第3卷命题 37 · 圆外点割线等积证切线

For let a point D be taken outside the circle ABC; from D let the two straight lines DCA, DB fall on the circle ACB; let DCA cut the circle and DB fall on it; and let the rectangle AD, DC be equal to the square on DB. I say that DB touches the circle ABC. For let DE be drawn touching ABC; let the centre of the circle ABC be taken, and let it be F; let FE, FB, FD be joined.

设圆ABC外一点D，作线段DCA割圆，DB落于圆上，且矩形AD·DC等于DB上的正方形。

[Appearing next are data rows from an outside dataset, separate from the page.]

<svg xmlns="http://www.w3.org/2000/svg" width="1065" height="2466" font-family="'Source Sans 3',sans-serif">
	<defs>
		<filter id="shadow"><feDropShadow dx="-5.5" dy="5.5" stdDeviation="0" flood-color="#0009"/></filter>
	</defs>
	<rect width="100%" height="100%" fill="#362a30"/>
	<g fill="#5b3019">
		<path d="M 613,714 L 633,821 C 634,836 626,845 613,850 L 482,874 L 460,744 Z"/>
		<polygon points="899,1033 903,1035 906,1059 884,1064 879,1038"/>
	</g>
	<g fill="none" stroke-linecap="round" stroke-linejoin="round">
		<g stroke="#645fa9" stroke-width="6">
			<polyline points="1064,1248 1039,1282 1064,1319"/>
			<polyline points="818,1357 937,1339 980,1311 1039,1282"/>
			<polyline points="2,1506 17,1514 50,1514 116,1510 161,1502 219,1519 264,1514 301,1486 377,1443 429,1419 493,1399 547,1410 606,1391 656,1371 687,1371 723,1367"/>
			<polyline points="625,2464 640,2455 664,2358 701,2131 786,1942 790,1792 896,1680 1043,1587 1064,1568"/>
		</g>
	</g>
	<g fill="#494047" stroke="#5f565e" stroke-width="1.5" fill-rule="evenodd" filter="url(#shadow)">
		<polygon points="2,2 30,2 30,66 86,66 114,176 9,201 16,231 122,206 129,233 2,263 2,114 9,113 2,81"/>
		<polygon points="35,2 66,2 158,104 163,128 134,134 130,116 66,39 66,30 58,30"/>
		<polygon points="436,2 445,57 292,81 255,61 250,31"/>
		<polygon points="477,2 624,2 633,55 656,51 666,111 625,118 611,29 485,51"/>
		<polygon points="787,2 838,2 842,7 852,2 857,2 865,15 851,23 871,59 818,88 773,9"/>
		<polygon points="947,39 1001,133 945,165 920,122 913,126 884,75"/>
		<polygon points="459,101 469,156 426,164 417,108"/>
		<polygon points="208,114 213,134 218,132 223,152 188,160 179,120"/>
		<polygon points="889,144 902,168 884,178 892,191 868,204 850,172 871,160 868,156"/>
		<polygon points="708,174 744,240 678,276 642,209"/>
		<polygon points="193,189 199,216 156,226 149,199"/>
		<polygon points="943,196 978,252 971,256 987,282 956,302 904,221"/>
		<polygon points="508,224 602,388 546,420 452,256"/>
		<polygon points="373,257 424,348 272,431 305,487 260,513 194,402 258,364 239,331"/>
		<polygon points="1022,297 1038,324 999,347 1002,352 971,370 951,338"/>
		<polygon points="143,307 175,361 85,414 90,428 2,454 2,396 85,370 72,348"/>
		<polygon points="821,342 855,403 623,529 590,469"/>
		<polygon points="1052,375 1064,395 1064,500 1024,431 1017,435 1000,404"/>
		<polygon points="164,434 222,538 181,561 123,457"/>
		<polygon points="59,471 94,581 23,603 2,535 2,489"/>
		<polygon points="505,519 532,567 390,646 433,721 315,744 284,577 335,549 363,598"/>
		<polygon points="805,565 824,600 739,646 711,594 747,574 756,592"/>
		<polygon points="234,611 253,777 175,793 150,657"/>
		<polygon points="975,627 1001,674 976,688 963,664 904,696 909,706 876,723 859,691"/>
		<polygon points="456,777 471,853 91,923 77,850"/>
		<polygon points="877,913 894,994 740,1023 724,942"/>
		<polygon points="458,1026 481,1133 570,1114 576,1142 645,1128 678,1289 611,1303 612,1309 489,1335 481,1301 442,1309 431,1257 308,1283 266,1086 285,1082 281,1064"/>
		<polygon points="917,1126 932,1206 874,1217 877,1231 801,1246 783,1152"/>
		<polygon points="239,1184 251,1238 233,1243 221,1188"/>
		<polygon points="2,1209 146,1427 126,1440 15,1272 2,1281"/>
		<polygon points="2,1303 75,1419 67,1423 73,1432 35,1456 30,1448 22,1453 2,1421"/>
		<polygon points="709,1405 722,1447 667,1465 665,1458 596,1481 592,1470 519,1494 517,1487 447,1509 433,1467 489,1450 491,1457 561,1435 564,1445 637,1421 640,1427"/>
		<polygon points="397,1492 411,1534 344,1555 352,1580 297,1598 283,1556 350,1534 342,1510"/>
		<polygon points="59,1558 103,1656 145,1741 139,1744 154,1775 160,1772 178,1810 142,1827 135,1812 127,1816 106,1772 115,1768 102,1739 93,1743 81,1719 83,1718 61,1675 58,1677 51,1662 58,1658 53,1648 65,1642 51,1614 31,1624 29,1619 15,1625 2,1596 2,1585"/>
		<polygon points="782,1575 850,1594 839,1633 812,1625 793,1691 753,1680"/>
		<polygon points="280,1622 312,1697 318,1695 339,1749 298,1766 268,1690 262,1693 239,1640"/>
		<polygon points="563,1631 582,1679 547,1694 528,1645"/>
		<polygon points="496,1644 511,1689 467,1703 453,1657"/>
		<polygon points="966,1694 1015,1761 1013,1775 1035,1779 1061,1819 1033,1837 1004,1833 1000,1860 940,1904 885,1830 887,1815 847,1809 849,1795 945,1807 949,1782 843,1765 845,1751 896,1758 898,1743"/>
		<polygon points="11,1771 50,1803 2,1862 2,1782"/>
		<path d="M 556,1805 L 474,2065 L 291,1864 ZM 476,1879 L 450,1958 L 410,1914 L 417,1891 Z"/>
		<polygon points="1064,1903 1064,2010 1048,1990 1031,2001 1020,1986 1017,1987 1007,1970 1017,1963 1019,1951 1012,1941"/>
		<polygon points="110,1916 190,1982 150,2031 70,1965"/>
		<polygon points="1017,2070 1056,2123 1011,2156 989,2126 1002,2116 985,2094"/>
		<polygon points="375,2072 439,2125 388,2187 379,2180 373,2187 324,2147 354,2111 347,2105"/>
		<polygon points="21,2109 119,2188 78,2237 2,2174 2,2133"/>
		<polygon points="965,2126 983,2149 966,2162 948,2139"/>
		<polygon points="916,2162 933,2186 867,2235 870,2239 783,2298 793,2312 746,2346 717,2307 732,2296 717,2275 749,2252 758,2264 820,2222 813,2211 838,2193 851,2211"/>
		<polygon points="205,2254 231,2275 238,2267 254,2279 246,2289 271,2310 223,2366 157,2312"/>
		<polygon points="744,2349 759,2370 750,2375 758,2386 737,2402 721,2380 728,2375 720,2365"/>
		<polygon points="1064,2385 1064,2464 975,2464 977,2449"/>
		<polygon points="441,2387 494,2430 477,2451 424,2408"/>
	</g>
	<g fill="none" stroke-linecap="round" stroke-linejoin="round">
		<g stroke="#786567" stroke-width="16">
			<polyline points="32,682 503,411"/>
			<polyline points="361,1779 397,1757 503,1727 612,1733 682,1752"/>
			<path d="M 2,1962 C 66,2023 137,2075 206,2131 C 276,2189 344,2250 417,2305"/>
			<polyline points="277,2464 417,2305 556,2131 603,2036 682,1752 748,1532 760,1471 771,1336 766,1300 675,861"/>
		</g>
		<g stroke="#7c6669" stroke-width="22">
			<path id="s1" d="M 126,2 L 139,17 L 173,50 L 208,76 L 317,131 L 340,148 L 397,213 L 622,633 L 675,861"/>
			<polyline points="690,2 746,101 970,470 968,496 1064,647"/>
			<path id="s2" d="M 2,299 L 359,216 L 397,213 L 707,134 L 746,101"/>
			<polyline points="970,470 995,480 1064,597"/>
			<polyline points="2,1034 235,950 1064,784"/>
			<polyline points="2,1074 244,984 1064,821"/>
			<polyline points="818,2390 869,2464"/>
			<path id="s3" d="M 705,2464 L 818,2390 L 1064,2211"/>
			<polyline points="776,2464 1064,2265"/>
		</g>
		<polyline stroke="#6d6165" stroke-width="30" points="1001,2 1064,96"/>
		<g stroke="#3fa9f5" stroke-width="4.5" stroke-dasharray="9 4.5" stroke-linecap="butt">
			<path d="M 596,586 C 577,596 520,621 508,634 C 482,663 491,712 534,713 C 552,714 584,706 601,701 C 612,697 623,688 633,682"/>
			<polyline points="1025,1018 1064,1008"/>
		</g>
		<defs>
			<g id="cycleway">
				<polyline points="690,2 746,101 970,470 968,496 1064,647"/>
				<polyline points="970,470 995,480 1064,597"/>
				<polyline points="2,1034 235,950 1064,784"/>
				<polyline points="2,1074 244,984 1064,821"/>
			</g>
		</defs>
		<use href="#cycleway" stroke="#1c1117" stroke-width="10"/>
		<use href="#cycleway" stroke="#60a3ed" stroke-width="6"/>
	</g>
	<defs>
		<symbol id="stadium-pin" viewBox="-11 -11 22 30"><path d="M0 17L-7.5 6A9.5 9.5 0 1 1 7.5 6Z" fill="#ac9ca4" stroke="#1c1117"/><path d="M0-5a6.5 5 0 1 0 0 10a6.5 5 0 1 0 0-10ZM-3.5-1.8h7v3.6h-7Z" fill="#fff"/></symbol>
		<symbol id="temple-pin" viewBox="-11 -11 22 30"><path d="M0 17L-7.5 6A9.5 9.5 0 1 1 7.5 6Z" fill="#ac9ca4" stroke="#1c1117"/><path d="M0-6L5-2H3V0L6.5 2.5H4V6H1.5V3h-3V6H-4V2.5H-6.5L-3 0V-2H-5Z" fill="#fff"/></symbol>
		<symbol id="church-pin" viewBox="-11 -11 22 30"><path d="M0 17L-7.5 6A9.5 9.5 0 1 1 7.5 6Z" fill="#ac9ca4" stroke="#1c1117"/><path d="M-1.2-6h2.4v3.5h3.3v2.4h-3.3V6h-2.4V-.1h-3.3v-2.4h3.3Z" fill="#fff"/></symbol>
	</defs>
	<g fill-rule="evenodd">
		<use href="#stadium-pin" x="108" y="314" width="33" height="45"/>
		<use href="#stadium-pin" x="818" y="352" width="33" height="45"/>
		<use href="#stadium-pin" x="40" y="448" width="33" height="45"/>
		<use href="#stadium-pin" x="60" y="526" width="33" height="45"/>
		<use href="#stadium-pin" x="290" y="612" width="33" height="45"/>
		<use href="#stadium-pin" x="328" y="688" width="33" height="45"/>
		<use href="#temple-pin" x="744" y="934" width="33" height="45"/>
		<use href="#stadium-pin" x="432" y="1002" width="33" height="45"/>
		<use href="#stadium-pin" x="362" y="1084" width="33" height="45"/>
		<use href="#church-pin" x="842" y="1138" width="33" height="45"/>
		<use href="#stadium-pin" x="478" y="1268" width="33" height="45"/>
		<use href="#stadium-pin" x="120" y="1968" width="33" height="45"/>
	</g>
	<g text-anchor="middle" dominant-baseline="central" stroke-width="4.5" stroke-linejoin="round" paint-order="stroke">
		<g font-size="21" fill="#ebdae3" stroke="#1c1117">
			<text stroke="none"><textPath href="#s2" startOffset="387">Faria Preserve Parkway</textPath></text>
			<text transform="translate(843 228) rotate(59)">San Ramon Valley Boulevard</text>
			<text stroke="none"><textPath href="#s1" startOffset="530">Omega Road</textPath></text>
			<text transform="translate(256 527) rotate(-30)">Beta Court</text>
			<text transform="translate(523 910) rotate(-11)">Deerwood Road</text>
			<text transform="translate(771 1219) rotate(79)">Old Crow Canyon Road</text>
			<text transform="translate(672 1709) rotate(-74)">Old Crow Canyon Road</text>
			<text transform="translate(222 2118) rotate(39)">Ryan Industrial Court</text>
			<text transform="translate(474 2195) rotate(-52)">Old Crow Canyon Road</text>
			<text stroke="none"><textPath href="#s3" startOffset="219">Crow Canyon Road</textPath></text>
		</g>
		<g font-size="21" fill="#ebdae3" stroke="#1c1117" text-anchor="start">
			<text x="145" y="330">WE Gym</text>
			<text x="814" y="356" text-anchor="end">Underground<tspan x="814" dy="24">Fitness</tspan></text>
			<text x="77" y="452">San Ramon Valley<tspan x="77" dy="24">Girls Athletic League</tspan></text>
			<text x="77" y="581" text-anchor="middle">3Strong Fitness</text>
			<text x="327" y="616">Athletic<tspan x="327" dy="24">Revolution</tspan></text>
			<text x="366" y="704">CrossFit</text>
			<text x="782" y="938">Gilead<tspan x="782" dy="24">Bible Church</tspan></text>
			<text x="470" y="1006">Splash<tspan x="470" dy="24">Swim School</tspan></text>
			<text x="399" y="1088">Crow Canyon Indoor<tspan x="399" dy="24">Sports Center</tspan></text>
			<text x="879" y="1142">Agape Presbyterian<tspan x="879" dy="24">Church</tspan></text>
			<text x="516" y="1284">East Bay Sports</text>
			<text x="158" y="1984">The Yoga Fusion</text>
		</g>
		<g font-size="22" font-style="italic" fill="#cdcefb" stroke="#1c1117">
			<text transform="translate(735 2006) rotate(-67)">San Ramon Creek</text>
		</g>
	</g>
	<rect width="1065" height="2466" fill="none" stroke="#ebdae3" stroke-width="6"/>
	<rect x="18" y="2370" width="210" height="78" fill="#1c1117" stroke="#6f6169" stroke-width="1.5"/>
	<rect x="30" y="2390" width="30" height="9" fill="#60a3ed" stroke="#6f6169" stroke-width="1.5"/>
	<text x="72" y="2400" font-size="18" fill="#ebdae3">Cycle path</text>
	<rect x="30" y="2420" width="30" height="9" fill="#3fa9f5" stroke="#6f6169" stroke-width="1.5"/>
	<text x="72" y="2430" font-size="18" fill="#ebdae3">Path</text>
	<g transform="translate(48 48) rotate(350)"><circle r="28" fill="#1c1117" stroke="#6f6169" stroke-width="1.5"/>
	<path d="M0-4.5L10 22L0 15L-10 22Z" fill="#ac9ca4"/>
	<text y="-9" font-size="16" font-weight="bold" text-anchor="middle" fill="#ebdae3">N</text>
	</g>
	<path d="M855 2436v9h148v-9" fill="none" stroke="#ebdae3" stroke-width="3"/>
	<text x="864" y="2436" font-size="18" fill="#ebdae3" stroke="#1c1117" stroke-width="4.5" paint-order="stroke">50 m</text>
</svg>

Thus the angle FED is right. [III. 18] Now, since DE touches the circle ABC, and DCA cuts it, the rectangle AD, DC is equal to the square on DE.

作DE切圆于E，取圆心F，连接FE、FB、FD，则∠FED为直角。

[III. 36] But the rectangle AD, DC was also equal to the square on DB; therefore the square on DE is equal to the square on DB; therefore DE is equal to DB. And FE is equal to FB; therefore the two sides DE, EF are equal to the two sides DB, BF; and FD is the common base of the triangles; therefore the angle DEF is equal to the angle DBF. [I. 8] But the angle DEF is right; therefore the angle DBF is also right.

由切线性质，矩形AD·DC等于DE上的正方形，又等于DB上的正方形，故DE等于DB。

And FB produced is a diameter; and the straight line drawn at right angles to the diameter of a circle, from its extremity, touches the circle; [III. 16, Por.] therefore DB touches the circle. Similarly this can be proved to be the case even if the centre be on AC.

因FE等于FB，FD公共，三角形DEF与DBF全等，得∠DBF为直角，故DB切于圆。